Tmem63a-flox Mouse

Tmem63a, or transmembrane protein 63A, functions as a mechanosensitive ion channel. It is involved in processes like mechanotransduction, and is associated with pathways such as autophagic degradation. It has significance in various biological functions and diseases, with genetic models like knockout mice being crucial for its study [1,2,3,4,5,6,7,8,9].

In triple-negative breast cancer (TNBC), Tmem63a acts as an oncogene promoting cell proliferation, migration, invasion, and metastasis. It localizes in endoplasmic reticulum and lysosome membranes, interacting with VCP and DERL1, and undergoes TOLLIP-mediated autophagic degradation [1].

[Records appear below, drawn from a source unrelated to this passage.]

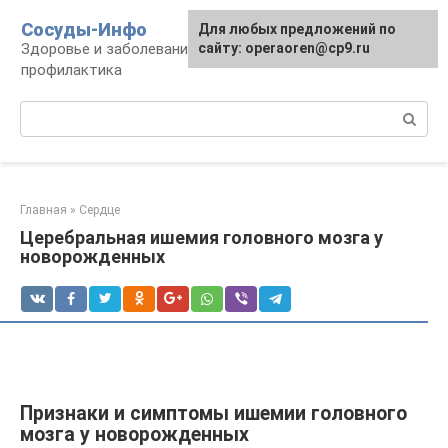
Перейти
Сосуды-Инфо
Для любых предложений по
к
Здоровье и заболевания сосудов и сердца,
сайту: operaoren@cp9.ru
контенту
профилактика
Поиск:
Главная
»
Сердце
Церебральная ишемия головного мозга у
новорожденных
Признаки и симптомы ишемии головного
мозга у новорожденных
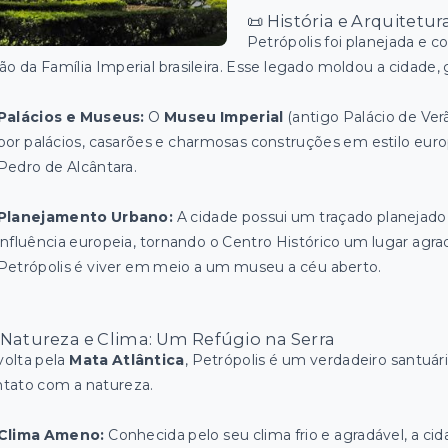
📜 História e Arquitetu
Petrópolis foi planejada e c
ão da Família Imperial brasileira. Esse legado moldou a cidade
Palácios e Museus:
O
Museu Imperial
(antigo Palácio de Ver
por palácios, casarões e charmosas construções em estilo euro
Pedro de Alcântara.
Planejamento Urbano:
A cidade possui um traçado planejado,
influência europeia, tornando o Centro Histórico um lugar ag
Petrópolis é viver em meio a um museu a céu aberto.
️ Natureza e Clima: Um Refúgio na Serra
olta pela
Mata Atlântica
, Petrópolis é um verdadeiro santuár
tato com a natureza.
Clima Ameno:
Conhecida pelo seu clima frio e agradável, a cida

In the context of lysosomal function, Drosophila Tmem63 and mouse Tmem63a are lysosomal mechanosensory ion channels, with Tmem63 mutant flies showing impaired lysosomal degradation and related phenotypes [2].

In lung function, loss of Tmem63a and Tmem63b results in atelectasis and respiratory failure due to surfactant secretion deficit, as they are involved in releasing surfactant and ATP from lamellar bodies in alveolar type 2 epithelial cells [3].

In the nervous system, Tmem63a deficiency causes hypomyelination in mice due to impaired oligodendrocyte precursor cell differentiation, and a patient with a Tmem63a mutation showed similar hypomyelination phenotypes [8]. Also, Tmem63a in nociceptors and infiltrated macrophages in the dorsal root ganglion work together to promote chronic post-amputation pain [7].

In summary, Tmem63a is essential for multiple biological processes. Its functions range from cancer progression in TNBC to lysosomal function, lung surfactant secretion, myelination in the nervous system, and pain modulation. Gene knockout mouse models have been instrumental in revealing its role in these disease-related conditions, providing insights into potential therapeutic targets for TNBC, respiratory disorders, leukodystrophies, and chronic pain.